#### Trecho do texto:

—————

OESP, Economia, p.B2
Autor: MING, Celso
07 de Mar de 2004

Mais do que falta de chuva
Mais do que pela falta de petróleo, o futuro do mundo vai sendo ameaçado pela falta de água doce. Além de comparecer com cada vez maior freqüência às discussões dos especialistas, esse é também o tema escolhido este ano para a Campanha da Fraternidade, promovida pela Conferência Nacional dos Bispos do Brasil (CNBB).
A população brasileira quase não tem consciência do problema. Se tivesse, não assistiria indiferente a tanto desperdício. Em São Paulo, as calçadas continuam sendo "varridas" com água esguichada por mangueiras; um grande número de postos de gasolina oferece lavagem grátis do automóvel para quem lá se abastece de combustível; os condomínios habitacionais cuidam mal dos vazamentos e das torneiras com defeito - porque a conta d'água é coletiva; e o reúso ainda é considerado excentricidade.
A falta de consciência do problema transparece até mesmo nos diagnósticos oficiais, quando das ameaças recorrentes de colapso do abastecimento. Na Grande São Paulo, por exemplo, o culpado acaba sendo sempre a falta de chuvas. Os levantamentos da Sabesp dão conta de que os índices pluviométricos desta estação estão 30% mais baixos que a média histórica.
Risco - Mas a professora Mônica Porto, do Departamento de Hidráulica da Poli-USP, coordenadora do Plano de Bacia do Alto Tietê, adverte que a escassez de chuvas não explica tudo. A demanda de água na Grande São Paulo está perigosamente próxima da capacidade de oferta:
é de 63 metros cúbicos por segundo, na média, para uma capacidade de produção de 68 metros cúbicos por segundo. "Nessas circunstâncias, qualquer déficit de chuva põe a região sob risco."
Ela observa, também, que, por falta de recursos, a Sabesp optou por dar prioridade à construção de sistemas de coleta de esgotos. O cenário previsto pelo Plano de Bacias é o de que, se a oferta de água se mantiver nos atuais níveis; se a população crescer 1,8% ao ano; e se o PIB crescer 3% ao ano - até 2010, a demanda acabará superando a oferta.

—————

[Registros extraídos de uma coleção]
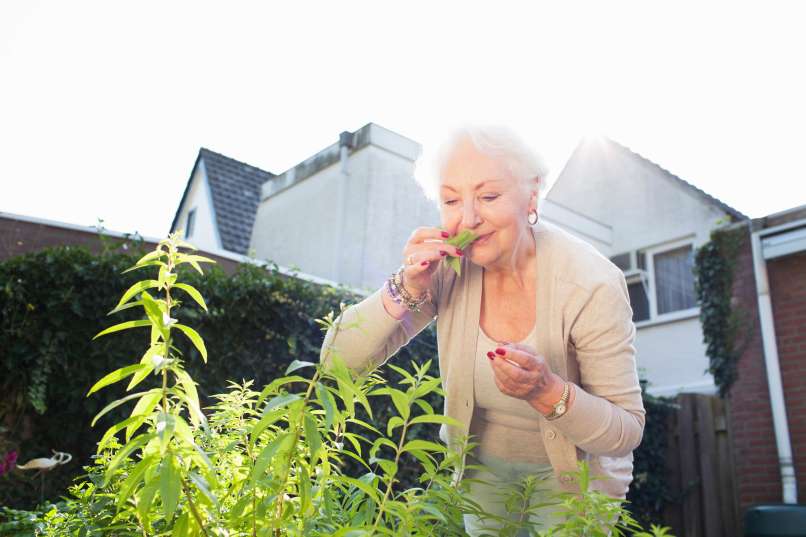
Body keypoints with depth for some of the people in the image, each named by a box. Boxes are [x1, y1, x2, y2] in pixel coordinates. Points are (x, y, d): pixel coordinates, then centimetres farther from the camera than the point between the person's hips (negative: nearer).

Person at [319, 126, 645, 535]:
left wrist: (548, 391, -41)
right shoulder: (446, 264, -20)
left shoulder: (592, 285, -30)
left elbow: (626, 432, -23)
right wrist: (408, 289, -35)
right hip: (484, 467, 3)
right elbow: (339, 359, -21)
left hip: (572, 474, -3)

—————

Redigite o trecho do texto sobre a falta de água doce que vai de "Mais do que falta" até "do Brasil (CNBB).", incluindo este último. Os registros não são necessários para esta atividade.

Mais do que falta de chuva
Mais do que pela falta de petróleo, o futuro do mundo vai sendo ameaçado pela falta de água doce. Além de comparecer com cada vez maior freqüência às discussões dos especialistas, esse é também o tema escolhido este ano para a Campanha da Fraternidade, promovida pela Conferência Nacional dos Bispos do Brasil (CNBB).